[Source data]
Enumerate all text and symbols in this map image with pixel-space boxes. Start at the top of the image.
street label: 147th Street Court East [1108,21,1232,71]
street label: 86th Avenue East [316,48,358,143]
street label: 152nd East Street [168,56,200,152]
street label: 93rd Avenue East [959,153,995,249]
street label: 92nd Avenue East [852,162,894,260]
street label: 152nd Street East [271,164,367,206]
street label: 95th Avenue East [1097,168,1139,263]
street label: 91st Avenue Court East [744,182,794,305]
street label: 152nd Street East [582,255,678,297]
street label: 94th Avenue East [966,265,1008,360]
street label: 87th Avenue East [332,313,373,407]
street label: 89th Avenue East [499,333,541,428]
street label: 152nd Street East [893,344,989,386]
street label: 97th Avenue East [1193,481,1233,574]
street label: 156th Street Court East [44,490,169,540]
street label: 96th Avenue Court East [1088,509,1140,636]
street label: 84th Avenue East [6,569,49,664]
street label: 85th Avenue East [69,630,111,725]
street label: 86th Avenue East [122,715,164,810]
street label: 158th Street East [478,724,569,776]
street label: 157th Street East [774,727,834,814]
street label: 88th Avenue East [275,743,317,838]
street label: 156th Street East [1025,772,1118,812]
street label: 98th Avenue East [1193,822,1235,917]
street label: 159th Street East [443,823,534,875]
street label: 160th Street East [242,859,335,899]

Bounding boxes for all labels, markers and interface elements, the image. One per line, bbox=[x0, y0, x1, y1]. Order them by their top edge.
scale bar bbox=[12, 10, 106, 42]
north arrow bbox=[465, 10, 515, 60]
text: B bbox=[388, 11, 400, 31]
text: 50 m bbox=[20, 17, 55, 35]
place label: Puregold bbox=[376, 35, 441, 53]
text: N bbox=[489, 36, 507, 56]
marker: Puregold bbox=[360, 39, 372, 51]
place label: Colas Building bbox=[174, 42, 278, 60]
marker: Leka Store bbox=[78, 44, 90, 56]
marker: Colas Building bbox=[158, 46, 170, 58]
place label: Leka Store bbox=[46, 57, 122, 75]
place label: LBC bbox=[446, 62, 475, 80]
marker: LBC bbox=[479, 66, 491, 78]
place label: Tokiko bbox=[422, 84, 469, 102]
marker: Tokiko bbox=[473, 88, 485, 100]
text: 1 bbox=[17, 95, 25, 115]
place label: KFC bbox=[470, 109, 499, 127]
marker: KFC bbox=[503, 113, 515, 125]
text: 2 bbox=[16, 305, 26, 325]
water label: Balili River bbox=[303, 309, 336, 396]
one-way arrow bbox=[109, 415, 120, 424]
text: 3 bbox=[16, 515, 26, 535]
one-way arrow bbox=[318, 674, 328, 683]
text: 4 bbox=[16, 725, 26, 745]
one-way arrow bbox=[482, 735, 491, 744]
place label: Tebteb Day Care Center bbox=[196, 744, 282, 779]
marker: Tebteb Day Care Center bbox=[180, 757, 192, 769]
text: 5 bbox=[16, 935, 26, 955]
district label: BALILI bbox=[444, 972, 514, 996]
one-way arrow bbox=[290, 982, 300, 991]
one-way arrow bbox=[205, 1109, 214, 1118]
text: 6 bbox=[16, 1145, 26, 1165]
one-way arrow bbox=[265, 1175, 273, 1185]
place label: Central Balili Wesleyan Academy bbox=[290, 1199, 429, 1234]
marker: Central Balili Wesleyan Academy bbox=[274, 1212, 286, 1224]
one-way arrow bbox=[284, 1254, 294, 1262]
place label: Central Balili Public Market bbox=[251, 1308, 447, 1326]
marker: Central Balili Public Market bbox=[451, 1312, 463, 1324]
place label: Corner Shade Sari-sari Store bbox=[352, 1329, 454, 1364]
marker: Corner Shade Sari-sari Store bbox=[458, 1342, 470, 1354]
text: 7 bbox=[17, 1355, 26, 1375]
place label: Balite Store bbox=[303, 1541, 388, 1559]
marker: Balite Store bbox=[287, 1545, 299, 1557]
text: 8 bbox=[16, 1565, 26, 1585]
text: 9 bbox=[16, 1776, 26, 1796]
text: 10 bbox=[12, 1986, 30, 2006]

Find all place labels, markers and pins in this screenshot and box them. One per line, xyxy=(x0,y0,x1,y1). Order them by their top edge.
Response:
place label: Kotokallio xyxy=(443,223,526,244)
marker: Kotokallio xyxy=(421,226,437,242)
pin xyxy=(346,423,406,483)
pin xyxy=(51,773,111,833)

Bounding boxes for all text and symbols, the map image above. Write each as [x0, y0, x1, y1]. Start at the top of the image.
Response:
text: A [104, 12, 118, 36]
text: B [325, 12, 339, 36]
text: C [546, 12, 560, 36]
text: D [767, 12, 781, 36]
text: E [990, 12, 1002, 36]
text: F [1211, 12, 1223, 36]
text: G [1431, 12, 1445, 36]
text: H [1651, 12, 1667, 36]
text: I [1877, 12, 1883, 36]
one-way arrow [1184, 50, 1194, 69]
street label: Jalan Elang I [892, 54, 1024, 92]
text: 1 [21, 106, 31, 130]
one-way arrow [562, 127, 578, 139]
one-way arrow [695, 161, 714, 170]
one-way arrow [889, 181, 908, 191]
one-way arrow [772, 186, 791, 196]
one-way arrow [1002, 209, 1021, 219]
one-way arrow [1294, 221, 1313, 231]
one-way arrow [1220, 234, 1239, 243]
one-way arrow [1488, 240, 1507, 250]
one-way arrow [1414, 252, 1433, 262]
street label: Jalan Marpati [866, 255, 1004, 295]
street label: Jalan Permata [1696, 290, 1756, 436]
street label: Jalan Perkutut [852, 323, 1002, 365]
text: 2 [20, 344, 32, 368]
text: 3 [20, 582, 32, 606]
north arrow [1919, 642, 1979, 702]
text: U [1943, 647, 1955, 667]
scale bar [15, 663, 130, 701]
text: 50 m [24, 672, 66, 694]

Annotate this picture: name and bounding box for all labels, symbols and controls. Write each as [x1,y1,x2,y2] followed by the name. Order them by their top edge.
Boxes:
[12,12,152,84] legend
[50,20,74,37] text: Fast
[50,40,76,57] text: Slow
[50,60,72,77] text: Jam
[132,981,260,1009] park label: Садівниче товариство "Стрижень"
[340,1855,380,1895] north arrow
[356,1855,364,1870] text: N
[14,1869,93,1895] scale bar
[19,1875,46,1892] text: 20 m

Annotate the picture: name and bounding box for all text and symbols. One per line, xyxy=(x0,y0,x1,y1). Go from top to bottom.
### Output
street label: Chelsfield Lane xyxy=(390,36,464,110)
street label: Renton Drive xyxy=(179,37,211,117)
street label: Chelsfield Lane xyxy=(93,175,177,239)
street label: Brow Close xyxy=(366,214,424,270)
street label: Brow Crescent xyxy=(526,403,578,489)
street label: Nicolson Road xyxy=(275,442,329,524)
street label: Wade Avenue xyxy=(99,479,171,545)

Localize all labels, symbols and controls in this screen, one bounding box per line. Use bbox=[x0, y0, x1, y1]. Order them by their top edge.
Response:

● **INSTRUCTIONS TO FOLLOW**:
Return all lines from the data that include the string "Write".

● **SOLUTION BELOW**:
Bounding boxes for all text and symbols, the map image above. Write each as [x0, y0, x1, y1]. Start at the top of the image.
Annotate this picture: name and bounding box for all labels, symbols and controls. Write each as [x1,y1,x2,y2] followed by the name. Order them by their top edge.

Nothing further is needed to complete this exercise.